Дубягин оторопело уставился на него, сглотнул.
– А… Ну да… А у бабы одной жил. Туда, стало быть, шел. А ко мне четверо шкафов подваливают, с ног сносят, сапогами топчут, «смерть предателю и агенту!» – кричат. А потом давай штык-ножом бить. Прохожие утром нашли, скорую вызвали. В больнице желчный пузырь убрали и полпечени срезали, вот справки. Пять ножевых колотых и три резаных. Перепонная барабанка лопнула. Чавку вот сломали! – указал он на челюсть, одновременно щелчком пододвигая по столу справки из больницы.
Шнайдер глазами спросил у меня, что это. Я просмотрел бумаги. Протокол доставки в больницу. Выписка из истории болезни: больному Дубягину вырезан желчный пузырь. Проведена операция на печени. Сам Дубягин недвижно смотрел в сторону. Шнайдер, выглянув из кабинета, попросил Зигги сделать ксерокопии справок.

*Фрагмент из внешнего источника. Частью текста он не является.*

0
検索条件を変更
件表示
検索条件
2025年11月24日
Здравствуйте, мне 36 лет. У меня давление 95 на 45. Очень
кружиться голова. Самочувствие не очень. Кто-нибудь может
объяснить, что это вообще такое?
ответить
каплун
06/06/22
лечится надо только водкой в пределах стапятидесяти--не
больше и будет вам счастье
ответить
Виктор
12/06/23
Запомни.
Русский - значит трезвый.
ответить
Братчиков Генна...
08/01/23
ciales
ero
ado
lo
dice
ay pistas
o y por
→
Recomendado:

Дальнейшие события Дубягин изложил так:
– Я из больницы вышел, в ментовку заяву подал. Они протокол по факту нападения составили, искать тех быков начали. И нашли. Лучше б не находили… Все дети больших начальников. Через это моя жизнь совсем под откос пошла, в полном партере оказался… Вызвали в ментовку и начали давить: забирай, мол, свою письню к ебаной матери, знаем, кто ты такой, предатель, агент, сука-блядь, бери свою марню, не то хуже будет. Я – туда-сюда. Ах, не возьмешь?.. В карцер ледяной на ошейник посадили, койку – к стене, и живи как хочешь. А не хочешь – подыхай, как мышь. Три дня по колено во льду стоял, думал, капец пришел. Палачи! Фашисты похуже вас, гестапо, эсэс! – Увидев, что Шнайдер поморщился, он нагло и открыто посмотрел на него: – Что, не понравилось?.. Ничего, пусть хавает.